SELECTED EXCERPT section start

I was rendering routinely with no problems. Then, just the other day, everything I render in Media Encoder, After Effects, and Premiere renders for a while before going to a red screen. 

I rendered out a .mov with no compression, and then I take that .mov and put it into Media Encoder to give me a compressed H264 or .wmv. I've done it hundreds of times. But this time I'm getting this problem.

In Media Encoder it gets somewhere halfway through, then the screen turns red and the time remaining starts counting up. I've also gone back to the original After Effects file to render it out again, and although I rendered it out successfully several times before, this time it turns to a red screen halfway through the render.

Also, I have my working files on an external hard drive and am rendering to my desktop on my C drive. 

I found these two threads, but they didn't really help much:

https://forums.adobe.com/thread/1173860

https://forums.adobe.com/thread/1173860


Does anyone know why this issue would suddenly start when I've never had this problem before? How can I fix it?

Thanks in advance to anyone who is able to help!

Here are my computer stats:

Windows 7 Home Premium (x64) Service Pack 1 (build 7601.24496)
Install Language: English (United States)
System Locale: English (United States)
Installed: 11/26/2015 2:55:04 PM
Boot Mode: Legacy BIOS in UEFI (Secure Boot not supported)
System Model
Gigabyte Technology Co., Ltd. H81M-H 
Enclosure Type: Desktop
Processor a
3.20 gigahertz Intel Core i5-4460
256 kilobyte primary memory cache
1024 kilobyte secondary memory cache
6144 kilobyte tertiary memory cache
64-bit ready
Multi-core (4 total)
Not hyper-threaded
Main Circuit Board b
Board: Gigabyte Technology Co., Ltd. H81M-H 
Bus Clock: 100 megahertz
UEFI: American Megatrends Inc. F2 08/10/2015
Memory Modules c,d
16352 Megabytes Usable Installed Memory

Slot 'ChannelA-DIMM0' has 8192 MB (serial number 870A1119)
Slot 'ChannelA-DIMM1' is Empty
Slot 'ChannelB-DIMM0' has 8192 MB (serial number 9D3C8884)
Slot 'ChannelB-DIMM1' is Empty


----------

SELECTED EXCERPT section end

## AIM OF THE EXERCISE
In the forum post above, shorten the paragraph beginning "In Media Encoder it gets somewhere halfway through" while keeping its main facts.

EXTRACTED RECORDS section start

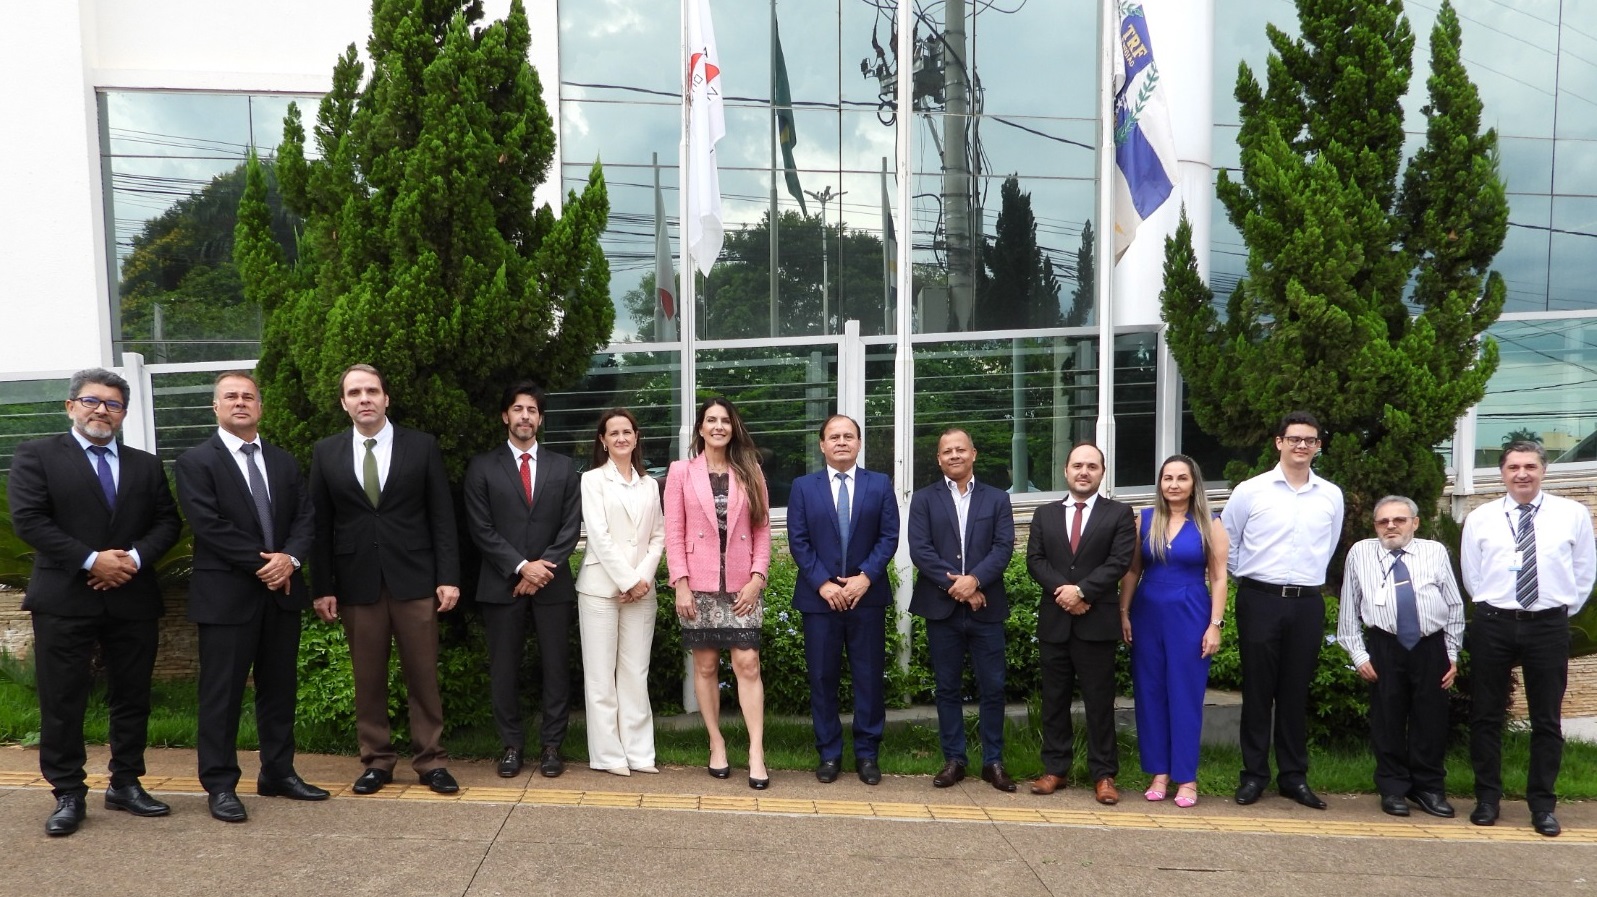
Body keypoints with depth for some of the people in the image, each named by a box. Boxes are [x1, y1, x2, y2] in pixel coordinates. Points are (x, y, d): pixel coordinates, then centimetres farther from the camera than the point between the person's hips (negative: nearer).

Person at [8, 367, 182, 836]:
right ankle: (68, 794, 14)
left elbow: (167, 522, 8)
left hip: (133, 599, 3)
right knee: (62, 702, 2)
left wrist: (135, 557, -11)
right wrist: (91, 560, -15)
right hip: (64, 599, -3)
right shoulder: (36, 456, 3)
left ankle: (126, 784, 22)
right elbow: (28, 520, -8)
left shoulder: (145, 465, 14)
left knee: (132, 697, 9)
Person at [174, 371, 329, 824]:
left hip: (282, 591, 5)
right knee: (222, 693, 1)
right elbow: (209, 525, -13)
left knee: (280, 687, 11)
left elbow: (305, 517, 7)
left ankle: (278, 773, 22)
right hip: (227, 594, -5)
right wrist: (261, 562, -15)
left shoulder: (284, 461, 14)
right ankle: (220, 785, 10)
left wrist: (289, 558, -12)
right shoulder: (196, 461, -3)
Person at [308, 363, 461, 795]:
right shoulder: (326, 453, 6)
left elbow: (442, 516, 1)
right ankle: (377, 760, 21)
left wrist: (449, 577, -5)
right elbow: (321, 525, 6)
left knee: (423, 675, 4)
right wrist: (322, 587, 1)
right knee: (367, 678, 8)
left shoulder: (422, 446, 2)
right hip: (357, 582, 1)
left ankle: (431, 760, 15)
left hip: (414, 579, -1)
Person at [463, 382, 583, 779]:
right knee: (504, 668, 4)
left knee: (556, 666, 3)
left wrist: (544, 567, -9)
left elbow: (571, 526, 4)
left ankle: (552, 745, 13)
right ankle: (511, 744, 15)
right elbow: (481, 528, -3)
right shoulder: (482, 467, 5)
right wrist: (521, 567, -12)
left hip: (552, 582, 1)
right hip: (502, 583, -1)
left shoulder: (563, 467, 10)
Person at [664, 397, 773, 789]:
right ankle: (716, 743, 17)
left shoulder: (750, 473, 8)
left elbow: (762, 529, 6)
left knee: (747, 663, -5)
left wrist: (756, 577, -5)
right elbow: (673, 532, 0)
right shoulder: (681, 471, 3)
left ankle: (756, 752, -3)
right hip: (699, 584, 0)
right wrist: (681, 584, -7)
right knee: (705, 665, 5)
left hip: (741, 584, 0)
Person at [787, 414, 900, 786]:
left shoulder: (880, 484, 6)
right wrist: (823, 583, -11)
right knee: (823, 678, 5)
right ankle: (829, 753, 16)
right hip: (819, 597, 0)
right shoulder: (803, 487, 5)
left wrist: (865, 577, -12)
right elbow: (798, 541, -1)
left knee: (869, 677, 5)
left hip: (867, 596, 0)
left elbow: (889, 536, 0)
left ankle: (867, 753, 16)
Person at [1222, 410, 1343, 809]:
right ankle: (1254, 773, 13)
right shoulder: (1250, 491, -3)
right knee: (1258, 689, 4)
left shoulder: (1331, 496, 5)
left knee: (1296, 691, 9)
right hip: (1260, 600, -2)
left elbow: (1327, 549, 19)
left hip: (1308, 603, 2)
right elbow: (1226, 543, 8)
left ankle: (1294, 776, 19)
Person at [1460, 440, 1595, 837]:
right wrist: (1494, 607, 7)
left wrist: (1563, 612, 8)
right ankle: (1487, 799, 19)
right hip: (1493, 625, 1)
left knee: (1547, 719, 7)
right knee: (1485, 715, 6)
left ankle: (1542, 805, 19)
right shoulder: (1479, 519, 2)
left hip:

EXTRACTED RECORDS section end

## TASK SOLUTION
In Media Encoder, the render reaches about halfway, then the screen turns red and the time remaining starts counting up. Rendering the original After Effects file again, which had rendered successfully several times before, now also turns to a red screen halfway through.